*** Begin section ***

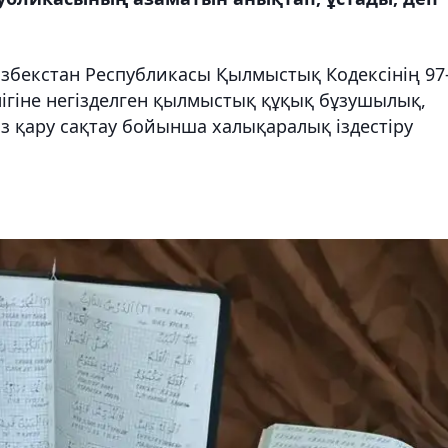
Өзбекстан Республикасы Қылмыстық Кодексінің 97
лігіне негізделген қылмыстық құқық бұзушылық,
ыз қару сақтау бойынша халықаралық іздестіру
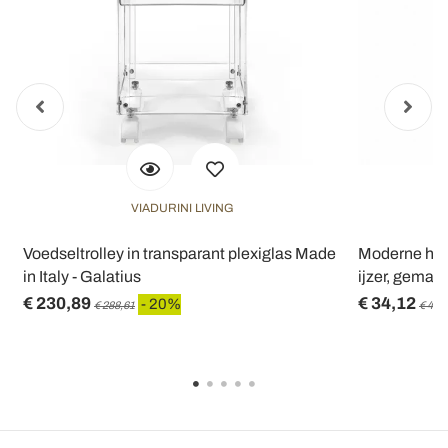
VIADURINI LIVING
Voedseltrolley in transparant plexiglas Made
Moderne han
in Italy - Galatius
ijzer, gemaakt
€ 230,89
€ 34,12
- 20%
€ 288,61
€ 42,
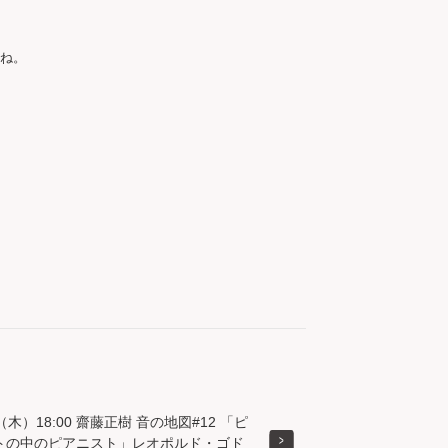
ね。

（木）18:00 齋藤正樹 音の地図#12 「ピ
トの中のピアニスト」レオポルド・ゴド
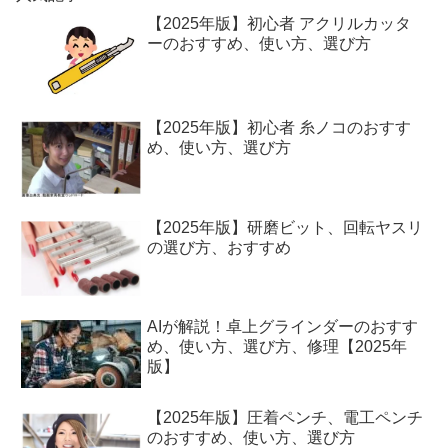
【2025年版】初心者 アクリルカッタ
ーのおすすめ、使い方、選び方
【2025年版】初心者 糸ノコのおすす
め、使い方、選び方
【2025年版】研磨ビット、回転ヤスリ
の選び方、おすすめ
AIが解説！卓上グラインダーのおすす
め、使い方、選び方、修理【2025年
版】
【2025年版】圧着ペンチ、電工ペンチ
のおすすめ、使い方、選び方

*** End section ***

Repeat exactly the lines above, from the line containing "Moderne han" through the last line of the records, inclusive; omit any pictures.

> **Answer for the task**
Moderne han
in Italy - Galatius
ijzer, gemaakt
€ 230,89
€ 34,12
- 20%
€ 288,61
€ 42,
ね。

（木）18:00 齋藤正樹 音の地図#12 「ピ
トの中のピアニスト」レオポルド・ゴド
【2025年版】初心者 アクリルカッタ
ーのおすすめ、使い方、選び方
【2025年版】初心者 糸ノコのおすす
め、使い方、選び方
【2025年版】研磨ビット、回転ヤスリ
の選び方、おすすめ
AIが解説！卓上グラインダーのおすす
め、使い方、選び方、修理【2025年
版】
【2025年版】圧着ペンチ、電工ペンチ
のおすすめ、使い方、選び方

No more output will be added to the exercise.